Once that base seal is in place, you can go ahead and rebuild or re-render the damaged area on the outside. After the render has cured, I’d run another bead of Sikaflex along the joint between the new render and the door frame to create a secondary seal. That way, the frame is sealed to the concrete on both the inside and outside, and the exterior render is also sealed to the frame. This should give you a much more watertight outcome and help prevent any future water ingress.
Please let me know if you have any questions.
Mitchell
Hi @MitchellMc ,
thanks for your quick reply. You are spot on. The water came through the frame and made it's way to end corner of the frame and found a way inside.
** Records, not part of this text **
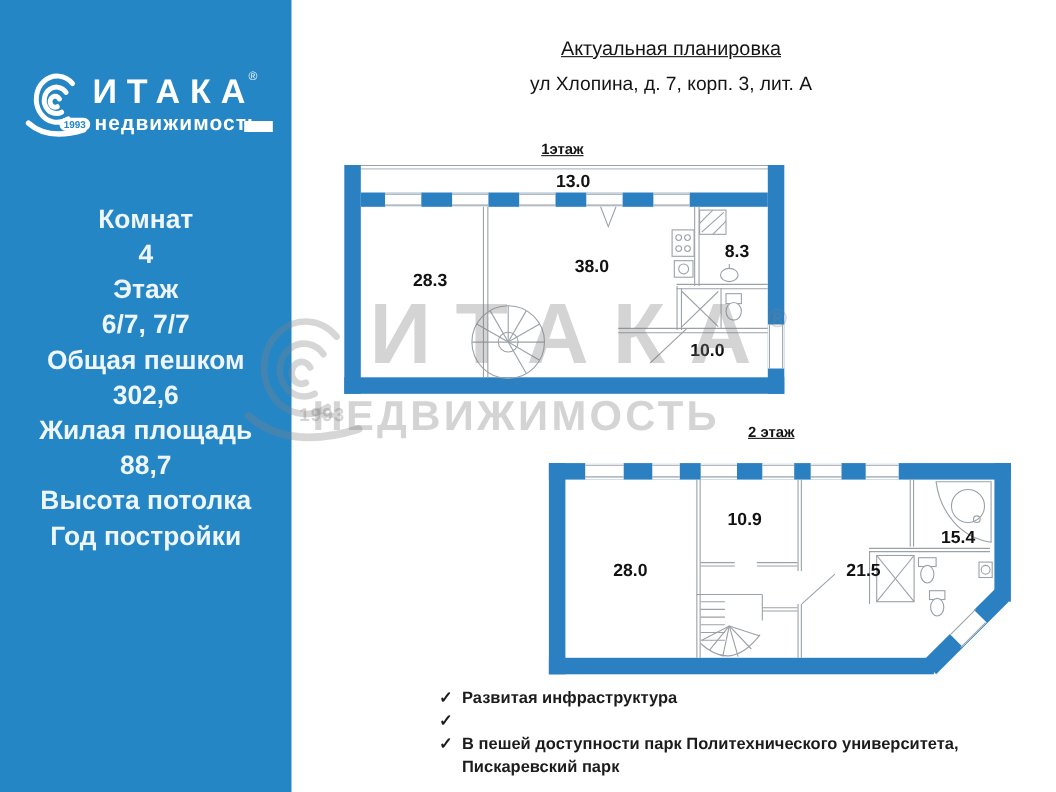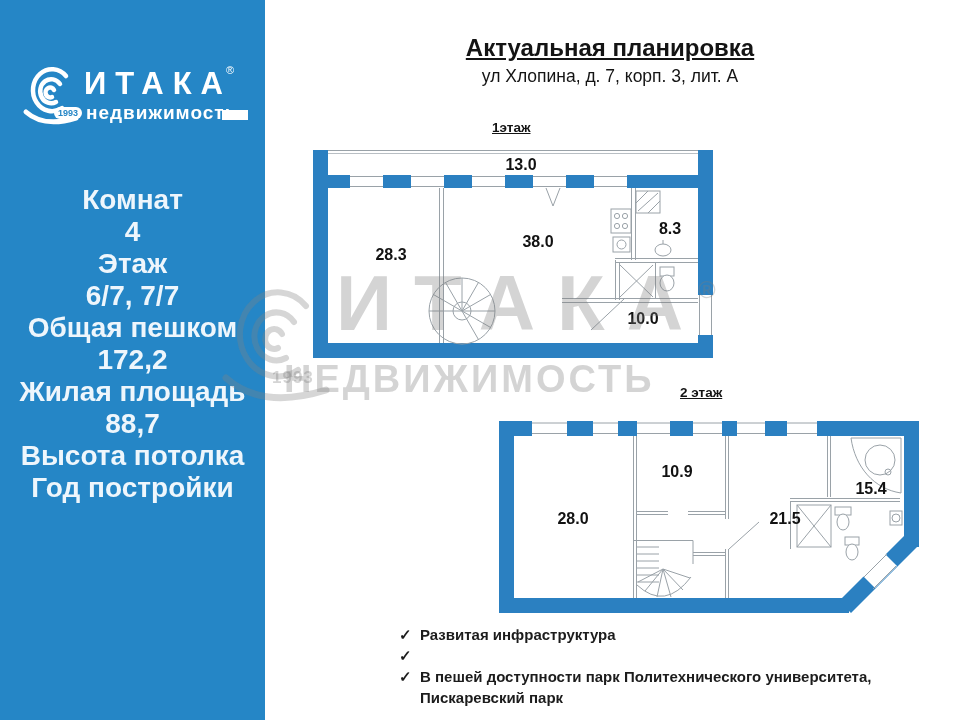--- a/index.html
+++ b/index.html
@@ -25,7 +25,7 @@
 
   
   .hdr{position:absolute;left:330px;top:0;width:560px;text-align:center;color:var(--text-dark);z-index:1;}
-  .hdr-title{position:absolute;left:0;top:34px;width:560px;font-size:24px;font-weight:bold;text-decoration:underline;}
+  .hdr-title{position:absolute;left:0;top:34px;width:560px;font-size:18px;font-weight:normal;text-decoration:underline;}
   .hdr-addr{position:absolute;left:0;top:66px;width:560px;font-size:17.5px;font-weight:normal;}
 
   .floor-label{position:absolute;font-size:13.5px;font-weight:bold;color:var(--text-dark);text-decoration:underline;z-index:1;}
My idea was to use the flashing (pan) to basically make sure that the water can't get in anymore and if water makes it way into the frame that it can run out. Especially in the corner. Thought about a little drainage pipe / weep hole in the corner as well but that might get too technical ![]()
When I installed the flashing I noticed a couple of wet spots underneath the frame. If I would seal it off, where could the water go, if it finds its way in?
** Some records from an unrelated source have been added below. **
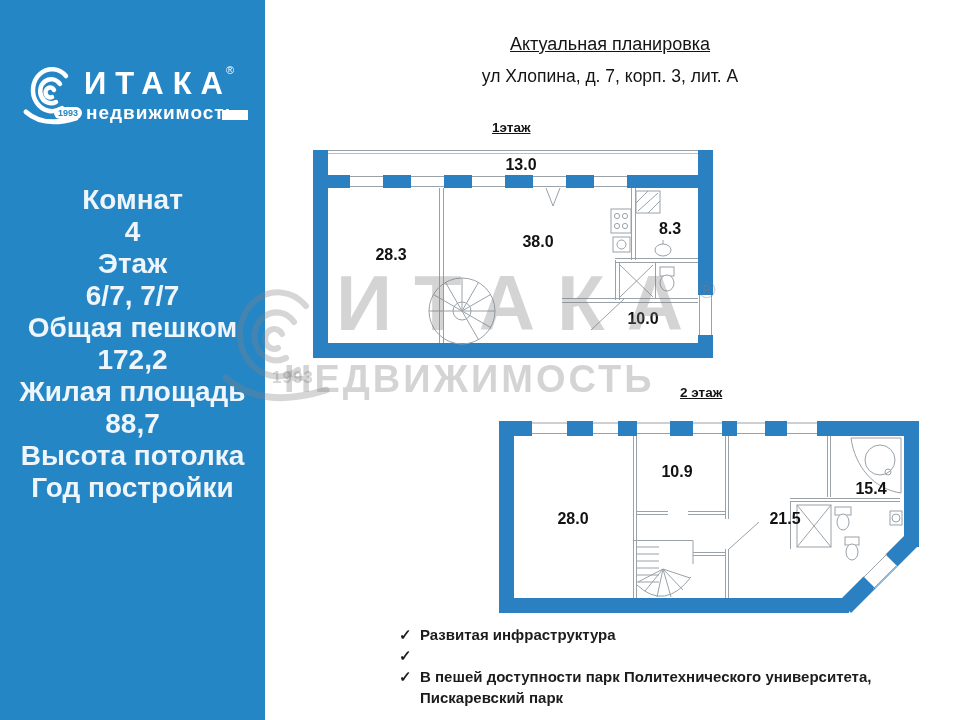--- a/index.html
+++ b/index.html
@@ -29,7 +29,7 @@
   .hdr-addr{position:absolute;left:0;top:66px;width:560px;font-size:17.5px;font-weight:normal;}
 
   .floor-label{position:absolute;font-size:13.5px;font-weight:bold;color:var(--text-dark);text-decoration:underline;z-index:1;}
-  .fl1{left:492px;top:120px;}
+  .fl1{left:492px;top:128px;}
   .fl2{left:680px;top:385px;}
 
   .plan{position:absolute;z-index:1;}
I fully agree that they built the external render too high and it is flush with the frame, so water can't run down.
Do you think I could cut the flushing on the outside all the way back to the frame and then seal it off and bringing the render only up to the bottom part of the frame lip, so that i have an edge to proper seal it?
And then on the inside , just leave a small lip / fold it up and seal to the concrete underneath (photo of the idea attached) - or is that not ideal?
Just worried that if I take the flashing out that I might not be able to find/close the gap in the corner. As the frame / door are 20 years old, I won't to put in as many options as I can (until there is enough budget for a new door)...
Last question - what material / product would you use for the inside floor gap and external rendering? Any recommendations?
thanks a lot for your input.
Cheers,
Lars
Thanks for the follow-up and the extra detail @LarsG —really helpful in understanding what you're working with.
I think your approach is logical, especially given the age of the door and the fact that you're trying to make the best of a tricky situation until a full replacement is viable. I completely agree with your thinking around flashing and the idea of managing any water that finds its way into the frame by giving it a clear path out. In an ideal world, the frame wouldn’t be letting water in at all—but since it is, we have to work with that.
You’re right to be cautious about sealing everything up too tightly without considering where any water that does get in might go. If you seal off the bottom and sides entirely and water still manages to find a way in, you risk trapping it and causing long-term damage. That’s why your idea of folding up the inside flashing slightly and sealing it to the concrete sounds like a good compromise. It won’t be perfectly waterproof, but it will help direct moisture away and make future issues more manageable.
As for cutting the external flashing back to the frame and sealing the render lower—yes, that could work, and in theory it would allow you to seal directly to the frame instead of trying to work around a poorly positioned render line.
For patching inside, Quickset Mortar is a good call as it sets quickly and bonds well. For outside rendering, you could either use a dedicated exterior render mix or continue with the mortar if you’re only touching up—just rough up the finish while it sets if you're trying to match a stippled look.